— CHECK YOUR UNDERSTANDING —
1. Answer these questions from the piece on why Targe was built for AI governance:
(a) Where does the short list of policies in the AI deck usually come from?
(b) Which new features are given as examples of what an assistant might gain after approval?
(c) In the leadership test, how long should the answer take?
2. Pick up the piece on why Targe was built for AI governance after its last sentence and continue it.

Why we built Targe for AI governance
Every executive team we speak to has the same two slides in their AI deck. The first is a long list of pilots and experiments. The second is a short list of policies, usually inherited from an unrelated risk framework. The gap between those two slides is where the trouble lives, and it is where we built Targe.
The race no one is winning
Companies across Namibia and South Africa — and across our wider client base — have moved from "should we try AI" to "we are already trying twelve things" in a single year. Marketing has a copywriter, ops has a forecast assistant, finance is piloting a reconciliation bot, and a junior analyst is quietly running confidential reports through a public chatbot from a personal account. Every one of those initiatives feels small. Together they are a governance problem.
The honest answer to "who approved that?" is almost never "no one" — it is "the wrong person, with the wrong information, on a Slack thread that no one can find."
Three things we kept seeing
Sensitive data leaks through the cracks. Not from a breach, but from copy-paste. A team member pastes a customer list into a model that retains it. A draft contract goes into a public assistant. There is no malice, only convenience, and no system that catches it in flight.
Approved tools quietly become unapproved. An assistant gets a new feature — a web browser, a code executor, a memory — and the original approval no longer reflects what the tool actually does. Nobody is watching the changelog.
The audit trail is a hunt. When the question comes from a board, regulator or customer — "show us how this decision was made" — the answer is rebuilt from screenshots, Slack messages and someone's memory. It is exhausting, and it is not evidence.
What we wanted Targe to do
We started from a simple test. If a leadership team asked, on a random Tuesday, "which AI initiatives are running, what data do they touch, who approved them, and against which policy" — we wanted the answer to take seconds, not weeks.

Stored dataset items
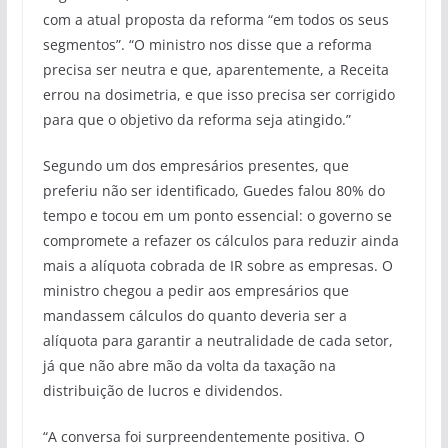
com a atual proposta da reforma “em todos os seus
segmentos”. “O ministro nos disse que a reforma
precisa ser neutra e que, aparentemente, a Receita
errou na dosimetria, e que isso precisa ser corrigido
para que o objetivo da reforma seja atingido.”
Segundo um dos empresários presentes, que
preferiu não ser identificado, Guedes falou 80% do
tempo e tocou em um ponto essencial: o governo se
compromete a refazer os cálculos para reduzir ainda
mais a alíquota cobrada de IR sobre as empresas. O
ministro chegou a pedir aos empresários que
mandassem cálculos do quanto deveria ser a
alíquota para garantir a neutralidade de cada setor,
já que não abre mão da volta da taxação na
distribuição de lucros e dividendos.
“A conversa foi surpreendentemente positiva. O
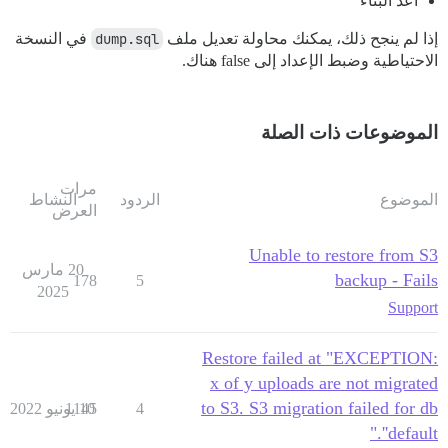
أعد البناء
إذا لم ينجح ذلك، يمكنك محاولة تعديل ملف
dump.sql
في النسخة
الاحتياطية وضبط الإعداد إلى false هناك.
الموضوعات ذات الصلة
مرات
الموضوع
الردود
النشاط
العرض
Unable to restore from S3
20 مارس
backup - Fails
178
5
2025
Support
Restore failed at "EXCEPTION:
x of y uploads are not migrated
to S3. S3 migration failed for db
4
10 يونيو 2022
1145
'default'."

— ANSWERS GIVEN —
1.
(a) It is usually inherited from an unrelated risk framework.
(b) A web browser, a code executor and a memory.
(c) Seconds, not weeks.

2.
That shaped four product principles:
Initiatives, not tickets. Targe treats every AI use case as a first-class object — registered, reviewed, owned. It is not a Jira board with extra labels.
Policy as code, written in English. The rules a company already has — "no client PII in third-party models", "finance data stays in-region" — are expressed as policies inside Targe and evaluated automatically when an initiative is registered or changes.
Approve once, monitor always. An approval is a snapshot of what was true on a given day. Targe keeps watching: when a tool's capabilities change, or a data source moves, the affected initiatives are flagged for re-review.
Audit-ready by default. Every decision — who approved what, against which policy version, with what evidence — is written down at the moment it happens. There is nothing to reconstruct later.
What Targe is not
Targe is not a model. It does not generate text or replace your tools. It is not a procurement checklist that lives in a spreadsheet. It is not a gate that says no to everything — the goal is to make yes safer and faster.
Most AI failures inside a company are not technical. They are governance failures wearing a technical costume. Targe is the system of record that turns "we should govern this" into "we already are."